All our kitchen just sitting on the dining room floor

The new kitchen as yet in boxes

I finally recovered this morning and it was off to Gatwick, a little flight on Atlas Blue flying for Royal Air Maroc and here we are, Marrakech. Do your worst, chicken tajine....I survived Finbar's revenge, and you are no match!

Our Riad is amazing. Riads are extravagant houses, often run by foreigners catering to tourists, that have few rooms and many luxuries and antiquities--not a great place for toddlers. We were greeted by Michelle, our host, who gave us a personal map tour of the city while we were served mint tea and dates stuffed with walnuts. Well, allright, now that's what we're talking about...

┄┄┄┄┄┄┄┄┄┄

Tasks —
1. Print the passage of the Marrakech post that begins at the words "All our kitchen" and stops after "we're talking about...".
2. Write the next part of the Marrakech post, picking up right after its last sentence.
None of the items have anything to do with the Marrakech post.

┄┄┄┄┄┄┄┄┄┄

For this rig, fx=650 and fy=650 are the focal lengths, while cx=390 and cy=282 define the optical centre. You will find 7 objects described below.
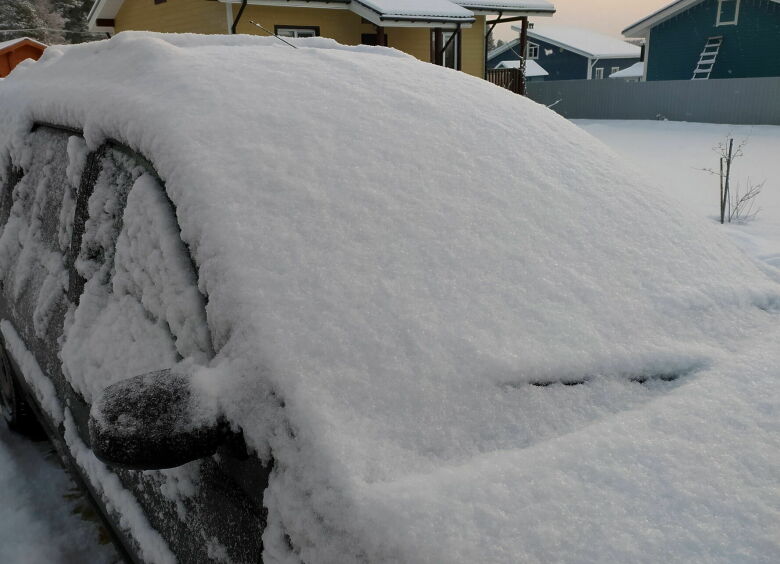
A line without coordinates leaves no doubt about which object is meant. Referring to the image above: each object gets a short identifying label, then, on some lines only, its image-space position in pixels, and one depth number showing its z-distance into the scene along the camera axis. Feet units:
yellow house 52.49
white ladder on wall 82.23
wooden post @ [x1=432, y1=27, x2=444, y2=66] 58.95
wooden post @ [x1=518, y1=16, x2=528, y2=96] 62.90
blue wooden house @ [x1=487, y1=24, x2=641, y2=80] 135.23
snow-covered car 3.43
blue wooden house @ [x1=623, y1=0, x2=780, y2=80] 76.89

┄┄┄┄┄┄┄┄┄┄

Answers to this exercise —
1.
All our kitchen just sitting on the dining room floor

The new kitchen as yet in boxes

I finally recovered this morning and it was off to Gatwick, a little flight on Atlas Blue flying for Royal Air Maroc and here we are, Marrakech. Do your worst, chicken tajine....I survived Finbar's revenge, and you are no match!

Our Riad is amazing. Riads are extravagant houses, often run by foreigners catering to tourists, that have few rooms and many luxuries and antiquities--not a great place for toddlers. We were greeted by Michelle, our host, who gave us a personal map tour of the city while we were served mint tea and dates stuffed with walnuts. Well, allright, now that's what we're talking about...

2.
We walked through the Jemaa-el-Fna at night through winding alleys and streets, and it isn't an exaggeration to say it's frightening to be in a part of the world that does not resemble anything I know. There isn't a Western thing about this whole experience and that just makes it thrilling for me. Allison is completely panicked (our burgeoning worrier--she's yet an amateur but under my tutelage, she'll grow up a fine worrier indeed) about the food, the beggars, the night. As we sat eating dinner, they turned off the music in the restaurant as the last call for worship went out over the loudspeakers (the muezzin, Olivia tells me) in the city.

So much I don't know. Cous cous! I know that, so I ate it.